Luther had another reason to hate. The loophole in the law was all the proof he needed that he was being singled out and persecuted.
Thomas Luther apologized to Debrah. It was time, he said, to explain why he hated the police. They’d killed his children.
He’d met their mother in 1969, when he was in the Army and stationed at Fort Carson, south of Colorado Springs. Soon she was pregnant. His son was born when he was in Vietnam on August 25, 1970. A daughter was born March 11, 1973. They never married because they couldn’t get along. But being with his kids and spending time with them was what kept him coming back to Colorado.
Shortly before he was sent to prison, he bought his son a motorcycle. A few years later his children were both on it when it was struck by an officer who was chasing a 16-year-old boy through a residential area in a car.
“My ex let them buy her with $170,000,” he wrote. “Plus they charged the boy that the cops were running after with two counts of vehicular homicide. They sure didn’t take responsibility for their actions.”
To make matters worse, he said, prison officials hadn’t notified him of the deaths for ten days. Then they took him to “the hole,” stripped him, and only then told him the awful news.
“They kept me like that for five days,” he wrote. “I cried for days and needed to be held and wanted so much to be able to hold my babies just one more time.”
Maybe she could now understand where his anger came from, he said.
It was all, of course, a pack of lies. He’d never had any ch
ildren, been married, or in the military, much less Vietnam. But Debrah, who also believed that he was two years older than her rather than five years younger, bought it.
When she read about the supposed death of his children, Debrah had not yet learned to recognize what she would later think of as harmless “Tom Luther stories”. In fact, she thought the tragic account explained a lot about the man she was falling in love with. His anger. His vulnerability. His toughness. Still, she said as her own tears fell for the “murdered” children on the letter she wrote back, he was going to have to learn to control his anger if they were ever going to have a future together.

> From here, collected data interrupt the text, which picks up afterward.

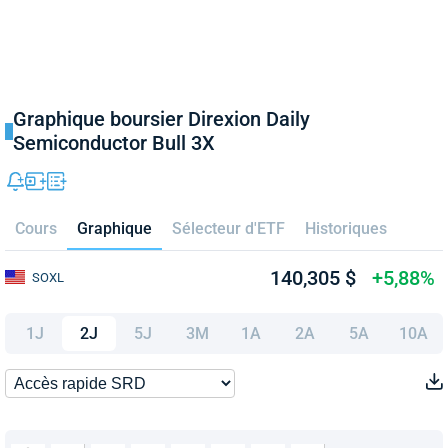
Graphique boursier Direxion Daily
Semiconductor Bull 3X
Cours
Graphique
Sélecteur d'ETF
Historiques
140,305 $
+5,88%
SOXL
1J
2J
5J
3M
1A
2A
5A
10A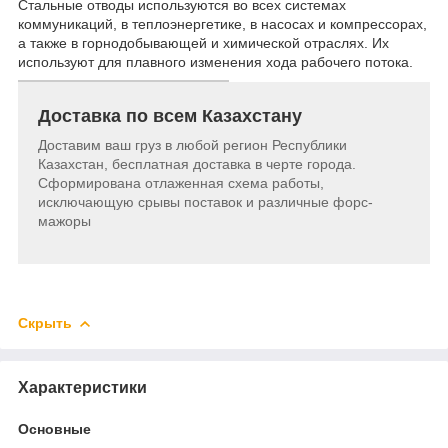
Стальные отводы используются во всех системах
коммуникаций, в теплоэнергетике, в насосах и компрессорах,
а также в горнодобывающей и химической отраслях. Их
используют для плавного изменения хода рабочего потока.
Доставка по всем Казахстану
Доставим ваш груз в любой регион Республики
Казахстан, бесплатная доставка в черте города.
Сформирована отлаженная схема работы,
исключающую срывы поставок и различные форс-
мажоры
Скрыть
Характеристики
Основные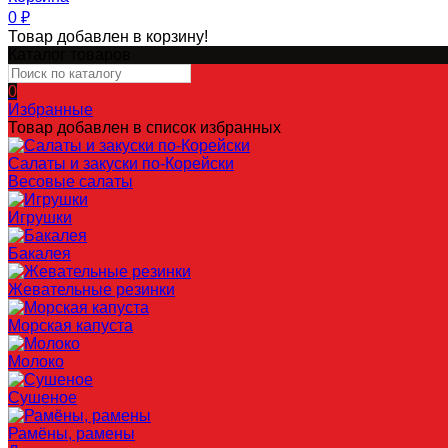
0
₽
Товар добавлен в корзину!
Каталог товаров
0
Избранные
Товар добавлен в список избранных
Салаты и закуски по-Корейски
Весовые салаты
Игрушки
Бакалея
Жевательные резинки
Морская капуста
Молоко
Сушеное
Рамёны, рамены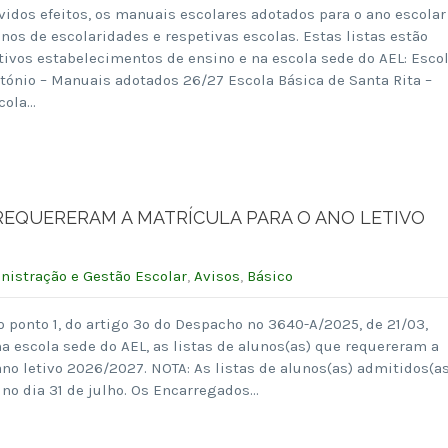
evidos efeitos, os manuais escolares adotados para o ano escolar
nos de escolaridades e respetivas escolas. Estas listas estão
ivos estabelecimentos de ensino e na escola sede do AEL: Esco
tónio – Manuais adotados 26/27 Escola Básica de Santa Rita –
cola…
 REQUERERAM A MATRÍCULA PARA O ANO LETIVO
nistração e Gestão Escolar
,
Avisos
,
Básico
o ponto 1, do artigo 3º do Despacho nº 3640-A/2025, de 21/03,
na escola sede do AEL, as listas de alunos(as) que requereram a
ano letivo 2026/2027. NOTA: As listas de alunos(as) admitidos(as
no dia 31 de julho. Os Encarregados…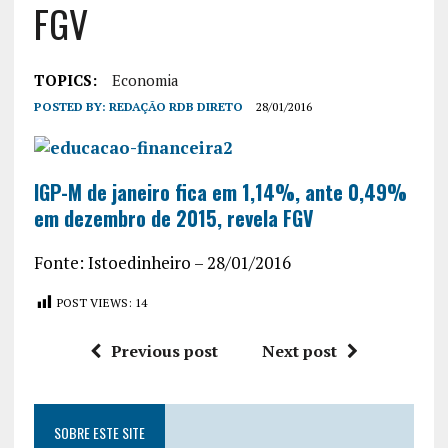
FGV
TOPICS:
Economia
POSTED BY:
REDAÇÃO RDB DIRETO
28/01/2016
IGP-M de janeiro fica em 1,14%, ante 0,49%
em dezembro de 2015, revela FGV
Fonte: Istoedinheiro – 28/01/2016
POST VIEWS:
14
Previous post
Next post
SOBRE ESTE SITE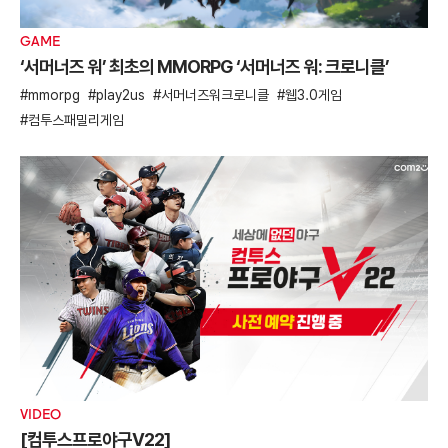
GAME
‘서머너즈 워’ 최초의 MMORPG ‘서머너즈 워: 크로니클’
mmorpg
play2us
서머너즈워크로니클
웹3.0게임
컴투스패밀리게임
VIDEO
[컴투스프로야구V22]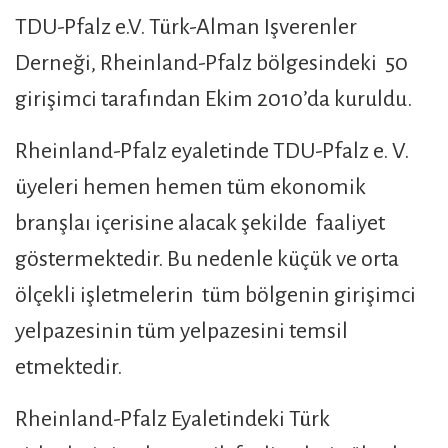
TDU-Pfalz e.V. Türk-Alman Işverenler
Derneği, Rheinland-Pfalz bölgesindeki 50
girişimci tarafından Ekim 2010’da kuruldu.
Rheinland-Pfalz eyaletinde TDU-Pfalz e. V.
üyeleri hemen hemen tüm ekonomik
branşlaı içerisine alacak şekilde faaliyet
göstermektedir. Bu nedenle küçük ve orta
ölçekli işletmelerin tüm bölgenin girişimci
yelpazesinin tüm yelpazesini temsil
etmektedir.
Rheinland-Pfalz Eyaletindeki Türk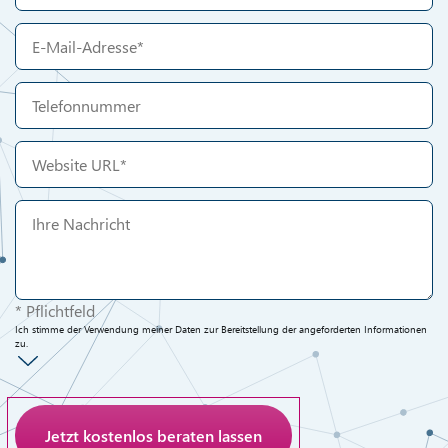
* Pflichtfeld
Ich stimme der Verwendung meiner Daten zur Bereitstellung der angeforderten Informationen
zu.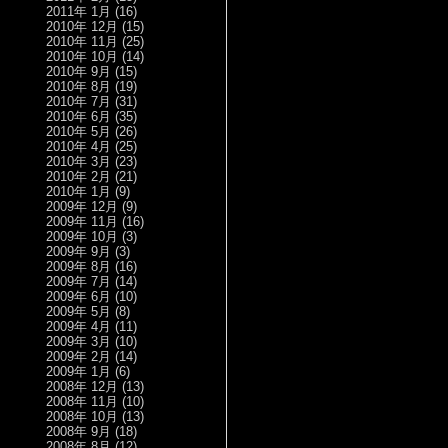
2011年 1月
(16)
2010年 12月
(15)
2010年 11月
(25)
2010年 10月
(14)
2010年 9月
(15)
2010年 8月
(19)
2010年 7月
(31)
2010年 6月
(35)
2010年 5月
(26)
2010年 4月
(25)
2010年 3月
(23)
2010年 2月
(21)
2010年 1月
(9)
2009年 12月
(9)
2009年 11月
(16)
2009年 10月
(3)
2009年 9月
(3)
2009年 8月
(16)
2009年 7月
(14)
2009年 6月
(10)
2009年 5月
(8)
2009年 4月
(11)
2009年 3月
(10)
2009年 2月
(14)
2009年 1月
(6)
2008年 12月
(13)
2008年 11月
(10)
2008年 10月
(13)
2008年 9月
(18)
2008年 8月
(12)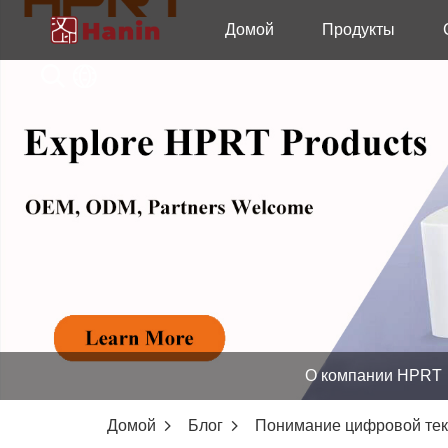
Домой
Продукты
О компании HPRT
Домой
Блог
Понимание цифровой текс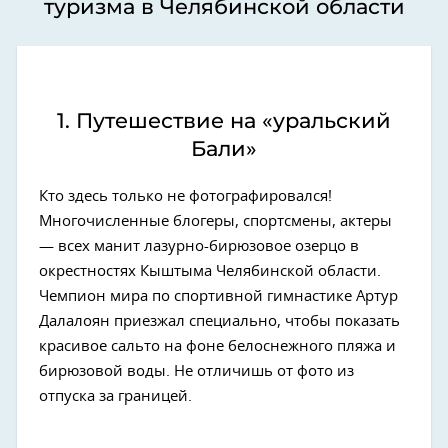
туризма в Челябинской области
1. Путешествие на «уральский
Бали»
Кто здесь только не фотографировался!
Многочисленные блогеры, спортсмены, актеры
— всех манит лазурно-бирюзовое озерцо в
окрестностях Кыштыма Челябинской области.
Чемпион мира по спортивной гимнастике Артур
Далалоян приезжал специально, чтобы показать
красивое сальто на фоне белоснежного пляжа и
бирюзовой воды. Не отличишь от фото из
отпуска за границей.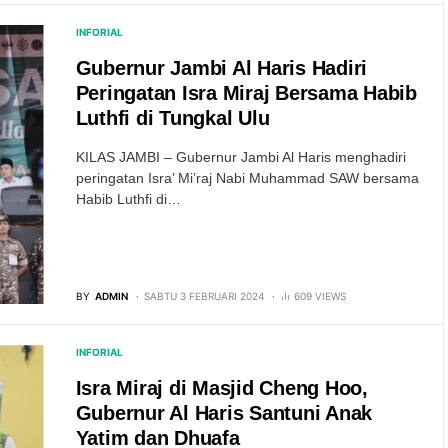
INFORIAL
Gubernur Jambi Al Haris Hadiri
Peringatan Isra Miraj Bersama Habib
Luthfi di Tungkal Ulu
KILAS JAMBI – Gubernur Jambi Al Haris menghadiri
peringatan Isra’ Mi’raj Nabi Muhammad SAW bersama
Habib Luthfi di…
BY
ADMIN
SABTU 3 FEBRUARI 2024
609 VIEWS
INFORIAL
Isra Miraj di Masjid Cheng Hoo,
Gubernur Al Haris Santuni Anak
Yatim dan Dhuafa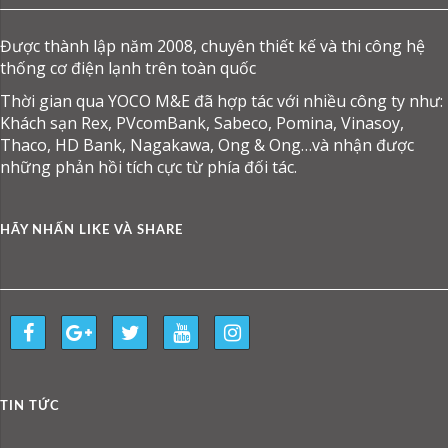
Được thành lập năm 2008, chuyên thiết kế và thi công hệ
thống cơ điện lạnh trên toàn quốc
Thời gian qua YOCO M&E đã hợp tác với nhiều công ty như:
Khách sạn Rex, PVcomBank, Sabeco, Pomina, Vinasoy,
Thaco, HD Bank, Nagakawa, Ong & Ong…và nhận được
những phản hồi tích cực từ phía đối tác.
HÃY NHẤN LIKE VÀ SHARE
TIN TỨC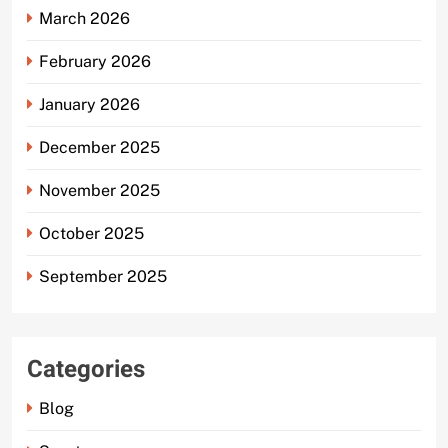
March 2026
February 2026
January 2026
December 2025
November 2025
October 2025
September 2025
Categories
Blog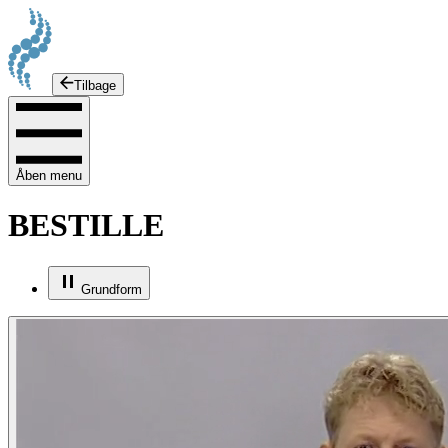
Tilbage
Åben menu
BESTILLE
Grundform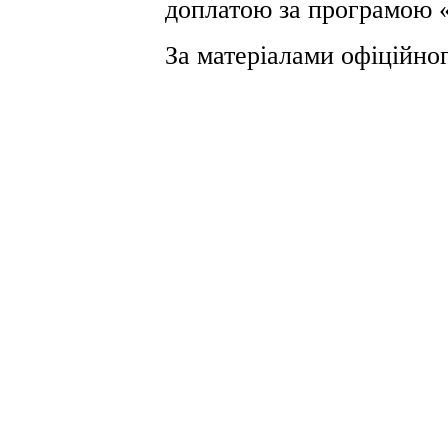
доплатою за програмою «
За матеріалами офіційно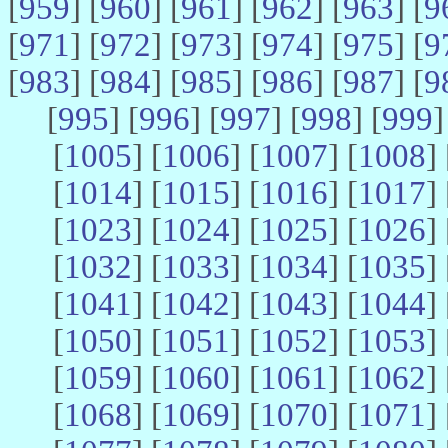
[
959
] [
960
] [
961
] [
962
] [
963
] [
9
[
971
] [
972
] [
973
] [
974
] [
975
] [
9
[
983
] [
984
] [
985
] [
986
] [
987
] [
9
[
995
] [
996
] [
997
] [
998
] [
999
]
[
1005
] [
1006
] [
1007
] [
1008
] 
[
1014
] [
1015
] [
1016
] [
1017
] 
[
1023
] [
1024
] [
1025
] [
1026
] 
[
1032
] [
1033
] [
1034
] [
1035
] 
[
1041
] [
1042
] [
1043
] [
1044
] 
[
1050
] [
1051
] [
1052
] [
1053
] 
[
1059
] [
1060
] [
1061
] [
1062
] 
[
1068
] [
1069
] [
1070
] [
1071
] 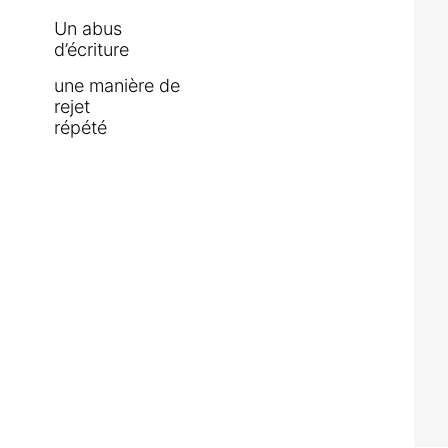
Un abus
d’écriture
une manière de
rejet
répété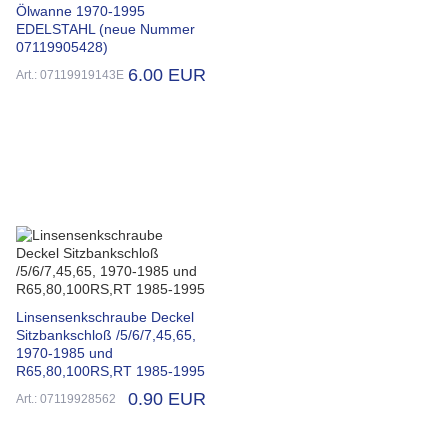
Ölwanne 1970-1995
EDELSTAHL (neue Nummer
07119905428)
6.00 EUR
Art.: 07119919143E
Linsensenkschraube Deckel
Sitzbankschloß /5/6/7,45,65,
1970-1985 und
R65,80,100RS,RT 1985-1995
0.90 EUR
Art.: 07119928562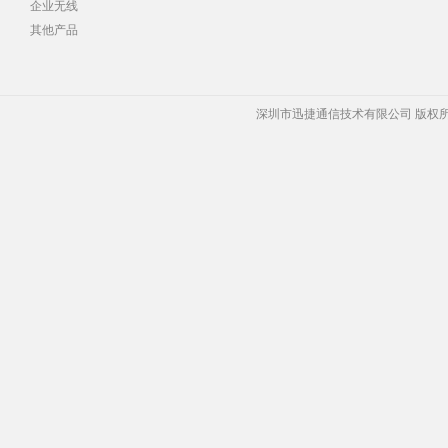
企业无线
其他产品
深圳市迅捷通信技术有限公司 版权所有 Copyrigh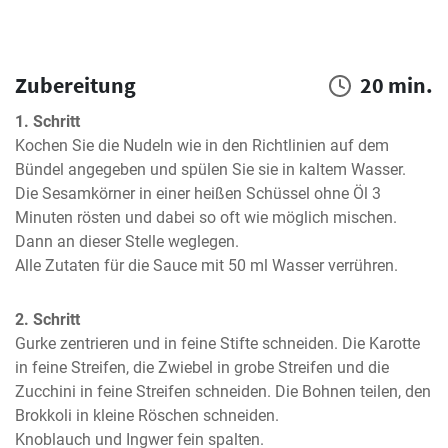
Zubereitung
20 min.
1. Schritt
Kochen Sie die Nudeln wie in den Richtlinien auf dem 
Bündel angegeben und spülen Sie sie in kaltem Wasser.

Die Sesamkörner in einer heißen Schüssel ohne Öl 3 
Minuten rösten und dabei so oft wie möglich mischen. 
Dann an dieser Stelle weglegen.

Alle Zutaten für die Sauce mit 50 ml Wasser verrühren.
2. Schritt
Gurke zentrieren und in feine Stifte schneiden. Die Karotte 
in feine Streifen, die Zwiebel in grobe Streifen und die 
Zucchini in feine Streifen schneiden. Die Bohnen teilen, den 
Brokkoli in kleine Röschen schneiden.

Knoblauch und Ingwer fein spalten.
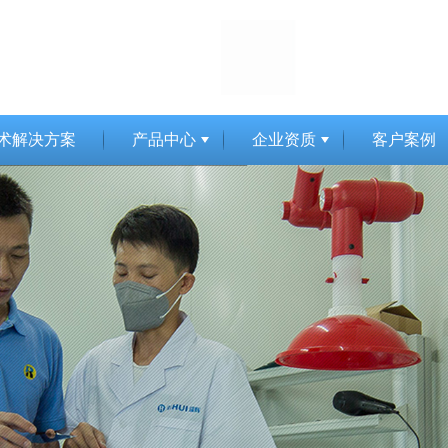
术解决方案
产品中心
企业资质
客户案例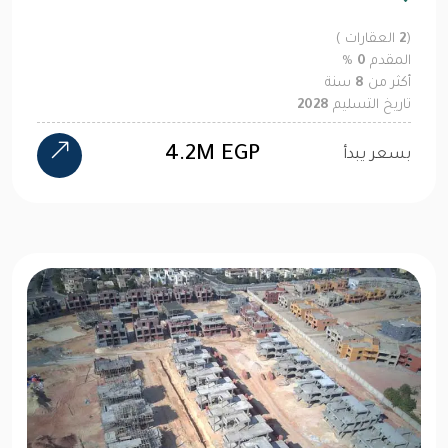
(
2
العقارات )
المقدم
0
%
أكثر من
8
سنة
تاريخ التسليم
2028
4.2M EGP
بسعر يبدأ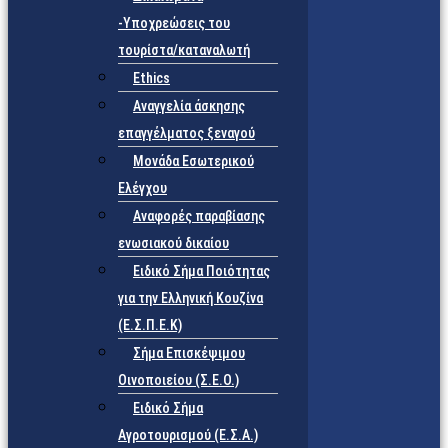
-Υποχρεώσεις του
τουρίστα/καταναλωτή
Ethics
Αναγγελία άσκησης
επαγγέλματος ξεναγού
Μονάδα Εσωτερικού
Ελέγχου
Αναφορές παραβίασης
ενωσιακού δικαίου
Ειδικό Σήμα Ποιότητας
για την Ελληνική Κουζίνα
(Ε.Σ.Π.Ε.Κ)
Σήμα Επισκέψιμου
Οινοποιείου (Σ.Ε.Ο.)
Ειδικό Σήμα
Αγροτουρισμού (Ε.Σ.Α.)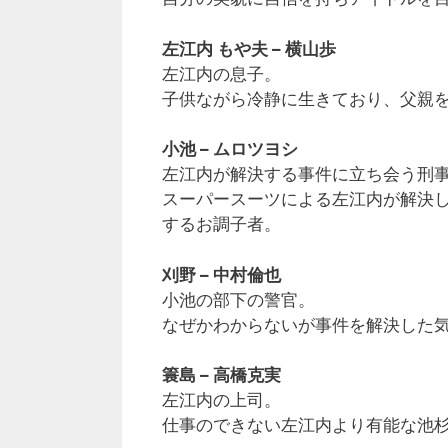
左江内 もや夫 – 横山歩
左江内の息子。
子供ながら冷静に生きており、父親
小池 – ムロツヨシ
左江内が解決する事件に立ち会う刑
スーパースーツによる左江内が解決
するお調子者。
刈野 – 中村倫也
小池の部下の警官。
なぜかわからないが事件を解決した
簑島 – 高橋克実
左江内の上司。
仕事のできない左江内より有能な池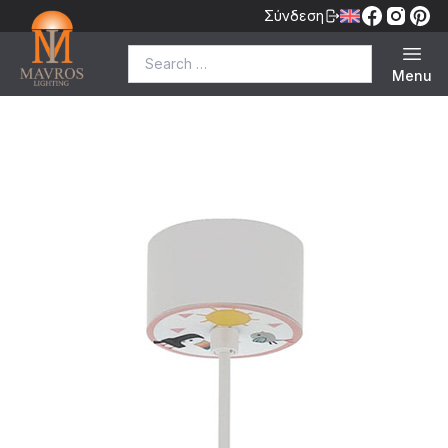
Σύνδεση
Search for:
Menu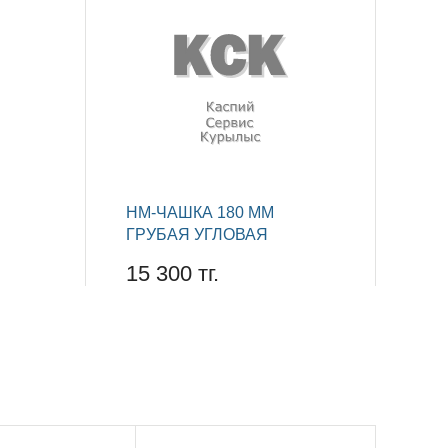
НМ-ЧАШКА 180 ММ
ГРУБАЯ УГЛОВАЯ
15 300 тг.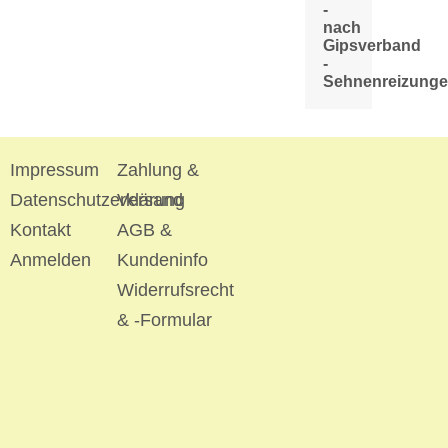
-
nach
Gipsverband
-
Sehnenreizung
Impressum
Zahlung &
Datenschutzerklärung
Versand
Kontakt
AGB &
Anmelden
Kundeninfo
Widerrufsrecht
& -Formular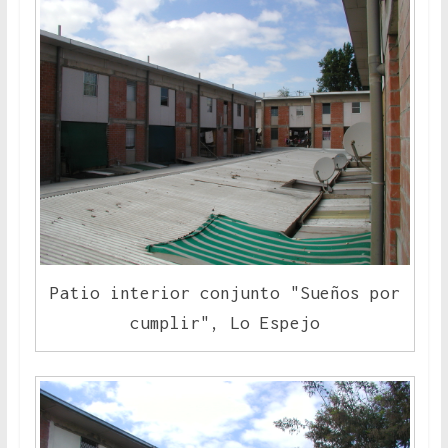
Patio interior conjunto "Sueños por
cumplir", Lo Espejo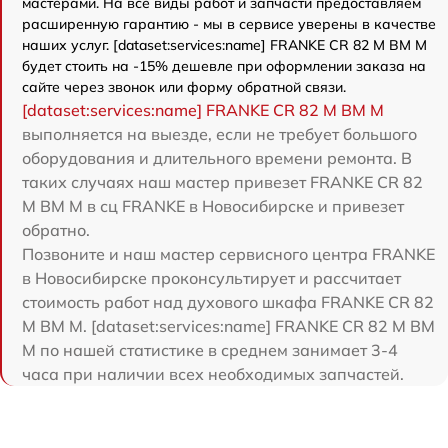
мастерами. На все виды работ и запчасти предоставляем
расширенную гарантию - мы в сервисе уверены в качестве
наших услуг. [dataset:services:name] FRANKE CR 82 M BM M
будет стоить на -15% дешевле при оформлении заказа на
сайте через звонок или форму обратной связи.
[dataset:services:name] FRANKE CR 82 M BM M
выполняется на выезде, если не требует большого
оборудования и длительного времени ремонта. В
таких случаях наш мастер привезет FRANKE CR 82
M BM M в сц FRANKE в Новосибирске и привезет
обратно.
Позвоните и наш мастер сервисного центра FRANKE
в Новосибирске проконсультирует и рассчитает
стоимость работ над духового шкафа FRANKE CR 82
M BM M. [dataset:services:name] FRANKE CR 82 M BM
M по нашей статистике в среднем занимает 3-4
часа при наличии всех необходимых запчастей.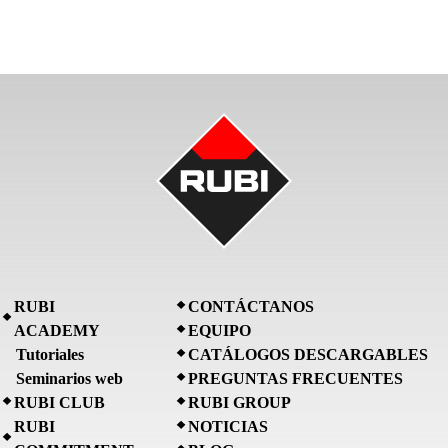
RUBI
CONTÁCTANOS
ACADEMY
EQUIPO
Tutoriales
CATÁLOGOS DESCARGABLES
Seminarios web
PREGUNTAS FRECUENTES
RUBI CLUB
RUBI GROUP
RUBI
NOTICIAS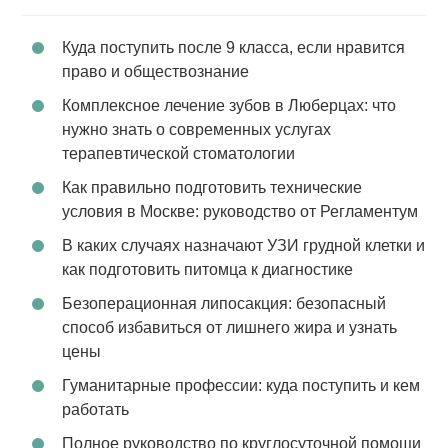
Куда поступить после 9 класса, если нравится
право и обществознание
Комплексное лечение зубов в Люберцах: что
нужно знать о современных услугах
терапевтической стоматологии
Как правильно подготовить технические
условия в Москве: руководство от Регламентум
В каких случаях назначают УЗИ грудной клетки и
как подготовить питомца к диагностике
Безоперационная липосакция: безопасный
способ избавиться от лишнего жира и узнать
цены
Гуманитарные профессии: куда поступить и кем
работать
Полное руководство по круглосуточной помощи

Luther agreed. It had taken prison and losing everything he had worked for, especially the kids, but he’d learned his lesson. That’s why he’d forgiven his mother, whom he hadn’t talked to in ten years, and told her he loved her.
Throughout the rest of 1991, and indeed the years beyond, he continued to heap more lies onto their relationship. He said he was a peerless hunter and fisherman with kills and trophies still on the record books. He and his dad had hunted mountain lions for the bounty and raised world-champion hunting dogs. One time, during his buffalo-raising days, he had to jump into a pen to distract an enraged bull “that was goring and stomping a guy.” Only through his daring was his old girlfriend ”Sue“ and the other man’s wife able to carry the man to safety.
Luther was always the hero of his stories, even those taking place in the penitentiary, such as the time he stopped prison hitmen from killing a young inmate over a drug deal: “They’ll have to come through me first.” In another, he wouldn’t allow older inmates to rape a newcomer. And in one letter, he announced that he had been thrown in the hole because he dared stand up to the guards who were hurting his young friend, “Southy” Healey. It was hard, he said, but a price he was willing to pay for justice.
The lies piled up until he couldn’t remember what he had told her and when. Here and there, Debrah would note one of the little inconsistencies. But it took much longer to uncover the big fibs; it was beyond her comprehension that someone would lie about the death of “his” children.